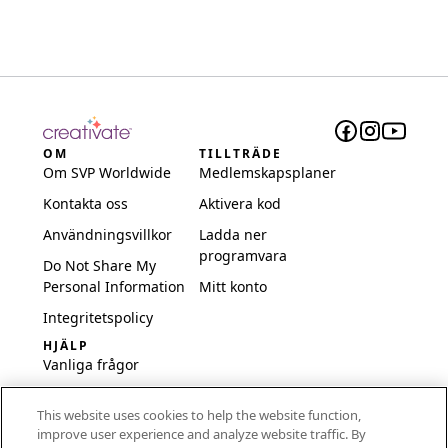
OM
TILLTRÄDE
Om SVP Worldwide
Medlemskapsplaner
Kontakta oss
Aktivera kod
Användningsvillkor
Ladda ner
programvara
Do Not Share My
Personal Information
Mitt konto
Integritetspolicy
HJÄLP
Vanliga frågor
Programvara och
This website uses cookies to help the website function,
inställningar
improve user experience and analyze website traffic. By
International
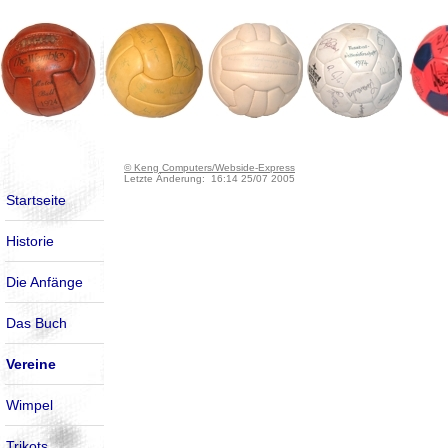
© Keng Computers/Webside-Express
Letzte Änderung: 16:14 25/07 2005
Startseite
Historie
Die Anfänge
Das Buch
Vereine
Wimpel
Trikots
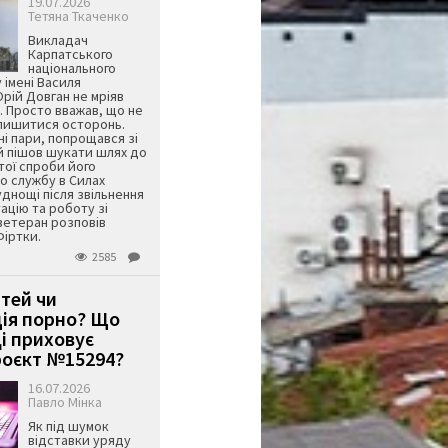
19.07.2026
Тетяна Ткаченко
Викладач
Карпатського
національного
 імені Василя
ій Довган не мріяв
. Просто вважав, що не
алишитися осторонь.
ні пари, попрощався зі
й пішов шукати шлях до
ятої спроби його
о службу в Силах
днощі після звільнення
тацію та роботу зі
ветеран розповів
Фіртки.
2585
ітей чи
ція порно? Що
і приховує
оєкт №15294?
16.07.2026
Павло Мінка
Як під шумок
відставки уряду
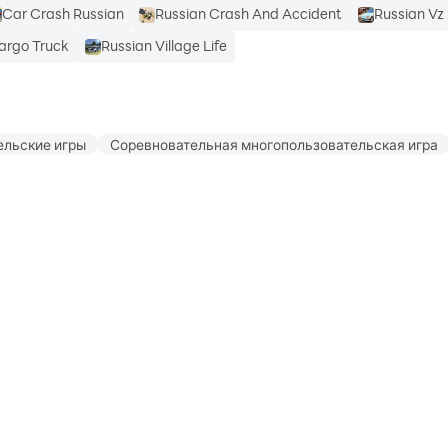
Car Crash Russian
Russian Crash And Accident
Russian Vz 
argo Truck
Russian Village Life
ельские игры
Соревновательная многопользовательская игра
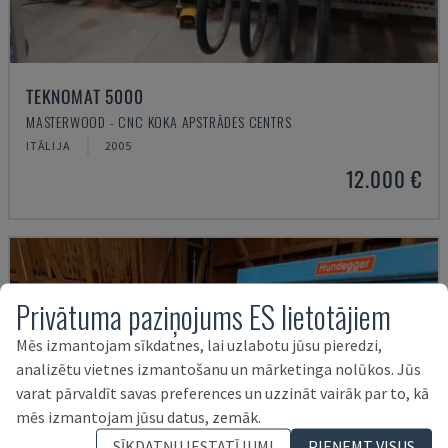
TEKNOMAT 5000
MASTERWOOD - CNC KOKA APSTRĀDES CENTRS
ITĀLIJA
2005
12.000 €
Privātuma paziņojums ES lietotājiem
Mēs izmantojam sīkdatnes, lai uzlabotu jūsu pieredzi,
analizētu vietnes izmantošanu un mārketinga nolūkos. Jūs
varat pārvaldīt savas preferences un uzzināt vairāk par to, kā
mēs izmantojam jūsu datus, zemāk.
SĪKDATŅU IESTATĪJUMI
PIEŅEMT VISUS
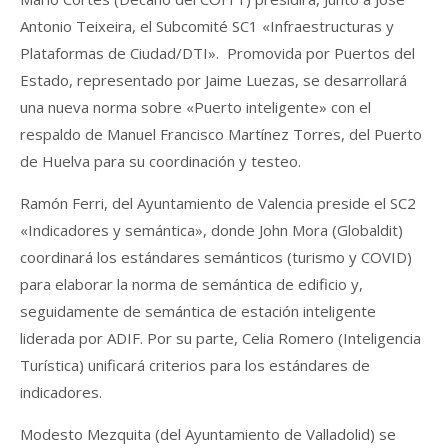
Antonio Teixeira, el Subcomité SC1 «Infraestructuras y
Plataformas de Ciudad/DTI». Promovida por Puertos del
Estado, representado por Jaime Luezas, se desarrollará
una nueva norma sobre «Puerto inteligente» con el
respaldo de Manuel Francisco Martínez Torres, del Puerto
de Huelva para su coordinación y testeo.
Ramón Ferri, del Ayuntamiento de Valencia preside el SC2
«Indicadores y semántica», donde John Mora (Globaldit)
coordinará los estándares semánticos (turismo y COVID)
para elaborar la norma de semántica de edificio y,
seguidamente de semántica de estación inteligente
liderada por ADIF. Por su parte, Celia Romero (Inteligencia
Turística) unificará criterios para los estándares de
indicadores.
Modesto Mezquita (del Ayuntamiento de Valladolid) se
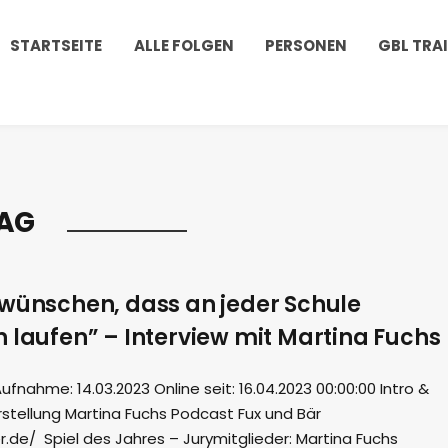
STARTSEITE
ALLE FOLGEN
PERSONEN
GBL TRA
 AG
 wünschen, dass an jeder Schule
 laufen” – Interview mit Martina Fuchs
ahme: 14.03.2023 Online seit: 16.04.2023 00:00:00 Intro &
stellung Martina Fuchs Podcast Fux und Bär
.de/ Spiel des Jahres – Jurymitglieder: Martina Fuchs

* * *

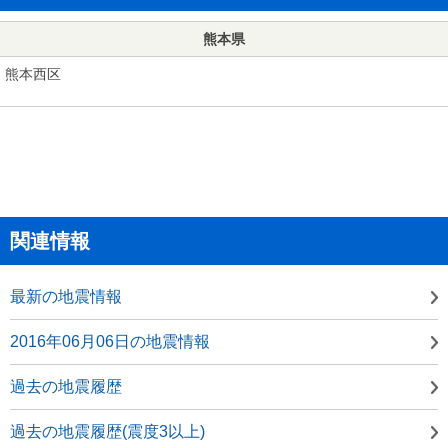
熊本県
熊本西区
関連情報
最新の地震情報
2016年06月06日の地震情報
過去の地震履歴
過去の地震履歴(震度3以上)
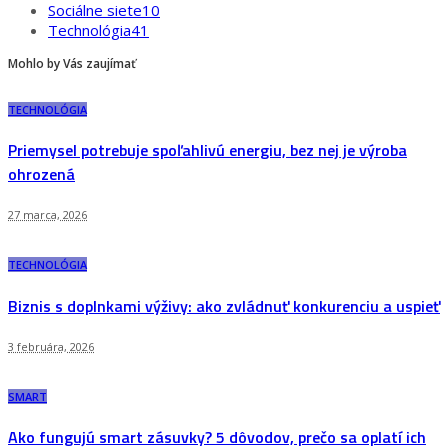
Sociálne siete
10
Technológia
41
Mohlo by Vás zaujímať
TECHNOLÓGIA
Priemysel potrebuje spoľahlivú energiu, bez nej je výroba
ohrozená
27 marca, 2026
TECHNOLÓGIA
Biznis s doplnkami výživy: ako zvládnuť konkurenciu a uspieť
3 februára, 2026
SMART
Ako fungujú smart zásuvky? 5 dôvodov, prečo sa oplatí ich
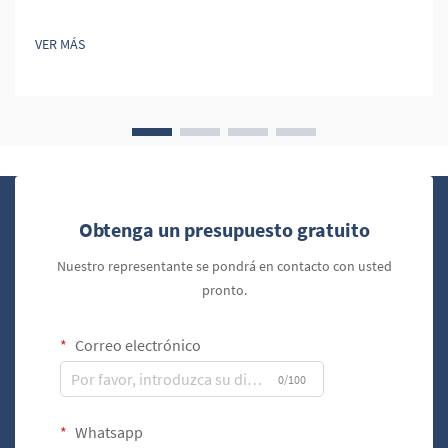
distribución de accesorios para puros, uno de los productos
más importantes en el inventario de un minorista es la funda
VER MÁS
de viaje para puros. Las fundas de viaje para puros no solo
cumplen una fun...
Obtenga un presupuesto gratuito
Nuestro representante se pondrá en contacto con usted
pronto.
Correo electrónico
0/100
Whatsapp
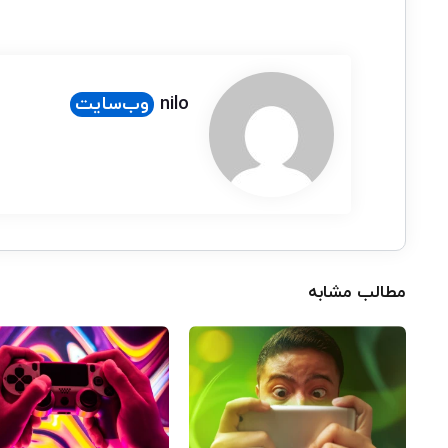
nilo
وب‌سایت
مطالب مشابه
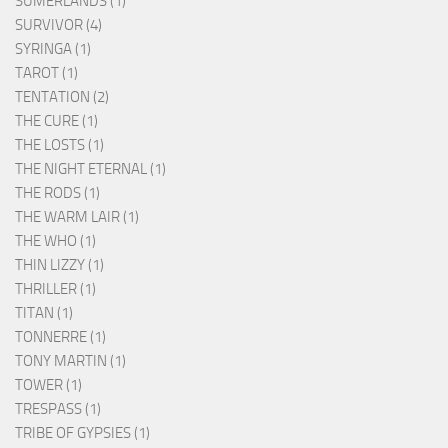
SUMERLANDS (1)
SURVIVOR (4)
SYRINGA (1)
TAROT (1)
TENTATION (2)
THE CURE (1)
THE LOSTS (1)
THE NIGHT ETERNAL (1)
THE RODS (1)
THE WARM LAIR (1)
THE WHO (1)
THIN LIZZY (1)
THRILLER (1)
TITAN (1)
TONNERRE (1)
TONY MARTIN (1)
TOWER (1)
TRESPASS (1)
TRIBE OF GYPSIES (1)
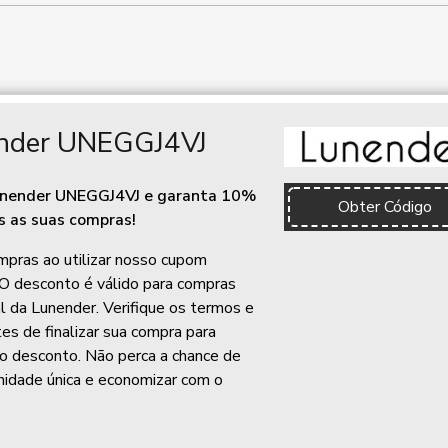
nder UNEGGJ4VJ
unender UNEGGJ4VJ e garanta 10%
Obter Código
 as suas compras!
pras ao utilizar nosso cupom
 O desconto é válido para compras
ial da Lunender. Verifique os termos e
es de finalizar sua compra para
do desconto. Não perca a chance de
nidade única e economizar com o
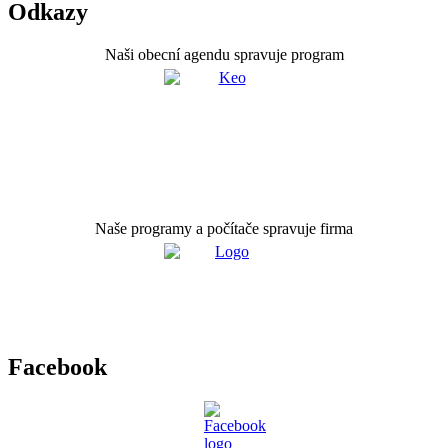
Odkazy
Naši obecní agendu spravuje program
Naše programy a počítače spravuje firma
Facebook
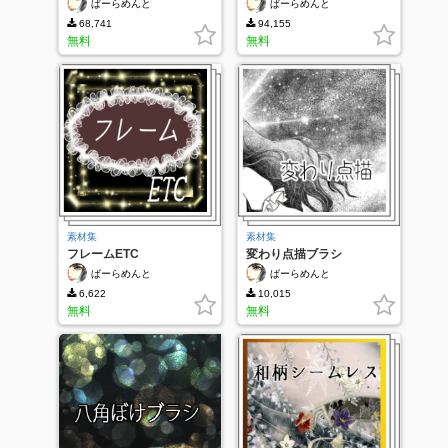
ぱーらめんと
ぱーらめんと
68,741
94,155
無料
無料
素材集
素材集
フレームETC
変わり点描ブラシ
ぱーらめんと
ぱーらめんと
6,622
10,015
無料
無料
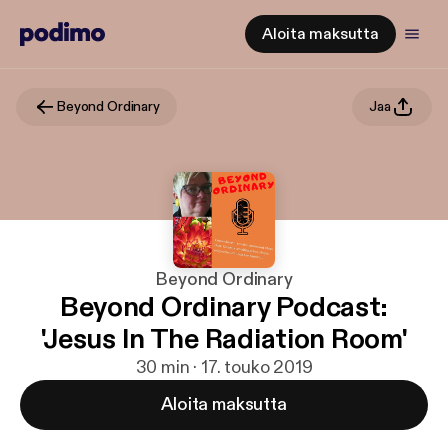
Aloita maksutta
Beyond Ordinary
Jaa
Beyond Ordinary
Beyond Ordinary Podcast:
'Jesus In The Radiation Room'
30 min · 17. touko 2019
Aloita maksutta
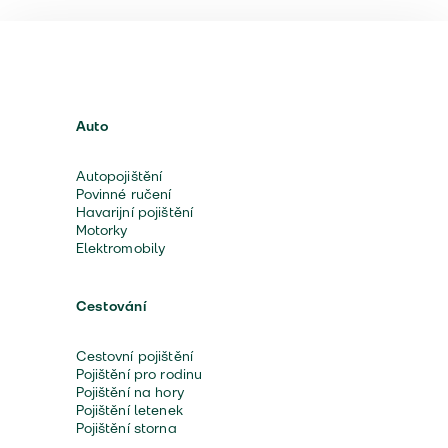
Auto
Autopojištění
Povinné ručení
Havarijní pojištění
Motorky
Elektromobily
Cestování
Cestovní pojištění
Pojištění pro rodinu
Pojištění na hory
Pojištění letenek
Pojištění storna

---

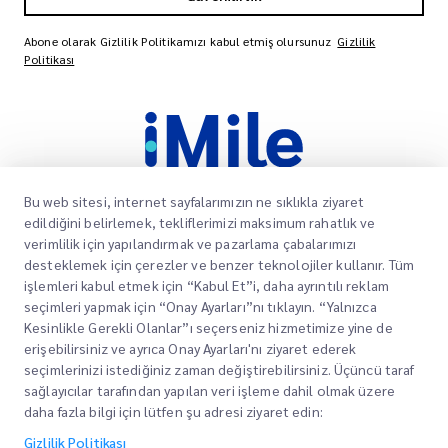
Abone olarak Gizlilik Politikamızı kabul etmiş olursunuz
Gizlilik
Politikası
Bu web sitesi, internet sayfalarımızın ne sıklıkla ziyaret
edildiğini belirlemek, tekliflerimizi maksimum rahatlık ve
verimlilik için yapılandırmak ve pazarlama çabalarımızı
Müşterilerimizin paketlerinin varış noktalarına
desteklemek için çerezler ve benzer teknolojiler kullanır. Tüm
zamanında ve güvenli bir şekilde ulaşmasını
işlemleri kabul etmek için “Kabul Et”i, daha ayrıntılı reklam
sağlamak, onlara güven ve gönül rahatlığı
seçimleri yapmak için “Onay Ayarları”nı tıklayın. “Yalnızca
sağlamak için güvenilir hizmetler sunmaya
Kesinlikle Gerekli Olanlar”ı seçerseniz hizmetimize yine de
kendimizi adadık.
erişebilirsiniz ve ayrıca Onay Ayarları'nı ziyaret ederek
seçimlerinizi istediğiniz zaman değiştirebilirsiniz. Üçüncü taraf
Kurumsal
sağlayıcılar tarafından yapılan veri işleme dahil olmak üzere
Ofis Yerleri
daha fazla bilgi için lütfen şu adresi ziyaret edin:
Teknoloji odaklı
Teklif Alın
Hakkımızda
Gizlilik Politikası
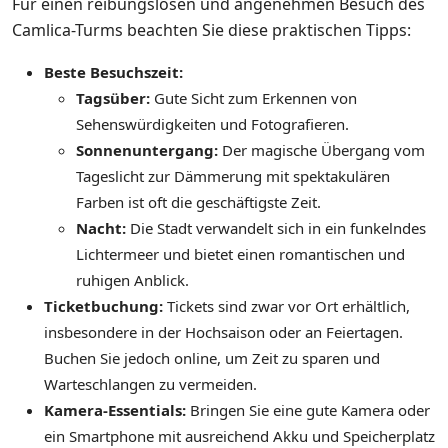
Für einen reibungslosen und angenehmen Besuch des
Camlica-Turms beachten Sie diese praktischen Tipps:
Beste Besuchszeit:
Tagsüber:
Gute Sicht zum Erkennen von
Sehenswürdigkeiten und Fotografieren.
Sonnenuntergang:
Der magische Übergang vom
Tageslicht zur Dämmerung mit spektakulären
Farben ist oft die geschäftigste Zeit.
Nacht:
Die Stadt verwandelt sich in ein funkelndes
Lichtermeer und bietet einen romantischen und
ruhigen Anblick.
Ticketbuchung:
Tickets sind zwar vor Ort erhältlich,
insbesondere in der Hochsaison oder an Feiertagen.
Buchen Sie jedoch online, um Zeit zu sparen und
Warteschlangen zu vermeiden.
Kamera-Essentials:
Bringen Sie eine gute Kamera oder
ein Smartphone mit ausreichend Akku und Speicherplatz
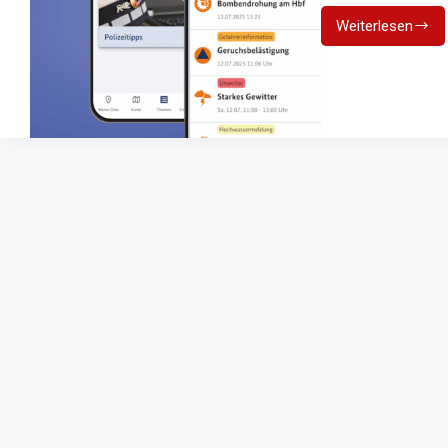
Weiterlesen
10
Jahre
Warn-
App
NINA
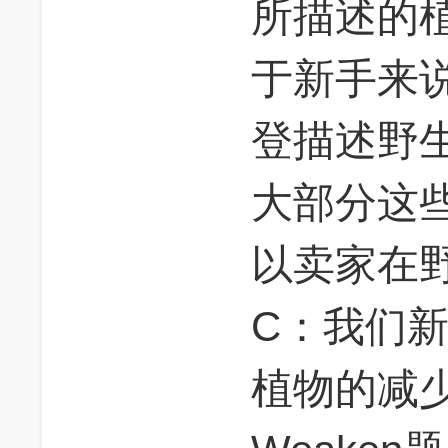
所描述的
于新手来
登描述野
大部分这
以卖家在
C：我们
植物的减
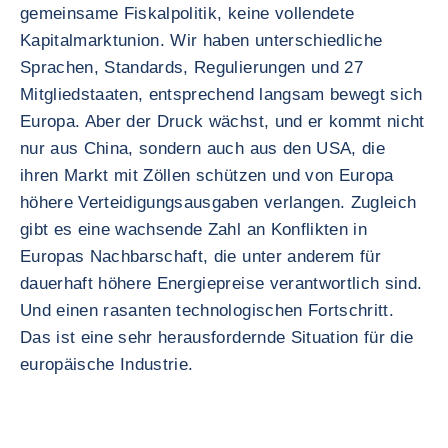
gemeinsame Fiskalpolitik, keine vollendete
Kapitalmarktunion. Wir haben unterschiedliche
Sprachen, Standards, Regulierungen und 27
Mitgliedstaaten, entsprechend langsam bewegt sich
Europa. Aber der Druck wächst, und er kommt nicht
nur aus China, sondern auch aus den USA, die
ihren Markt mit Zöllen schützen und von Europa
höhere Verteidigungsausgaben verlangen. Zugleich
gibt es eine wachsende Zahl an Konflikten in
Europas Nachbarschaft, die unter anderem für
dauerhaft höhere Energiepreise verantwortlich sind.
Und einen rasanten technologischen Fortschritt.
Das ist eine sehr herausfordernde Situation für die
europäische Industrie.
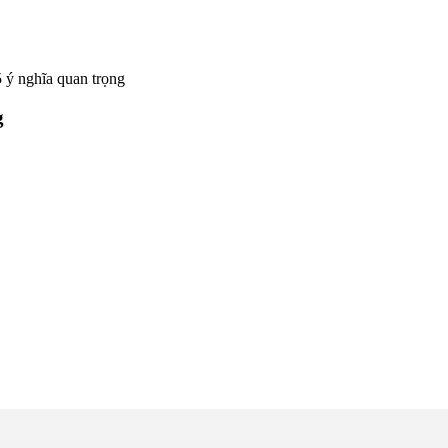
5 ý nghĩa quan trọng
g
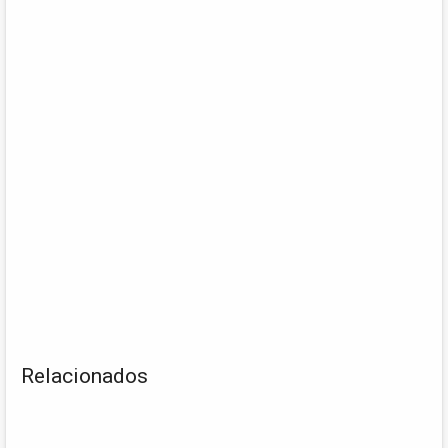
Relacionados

Work item =
Each line above that includes the word "Kamera" is to be copied.

Solution for this exercise =
Kamera-Essentials:
Bringen Sie eine gute Kamera oder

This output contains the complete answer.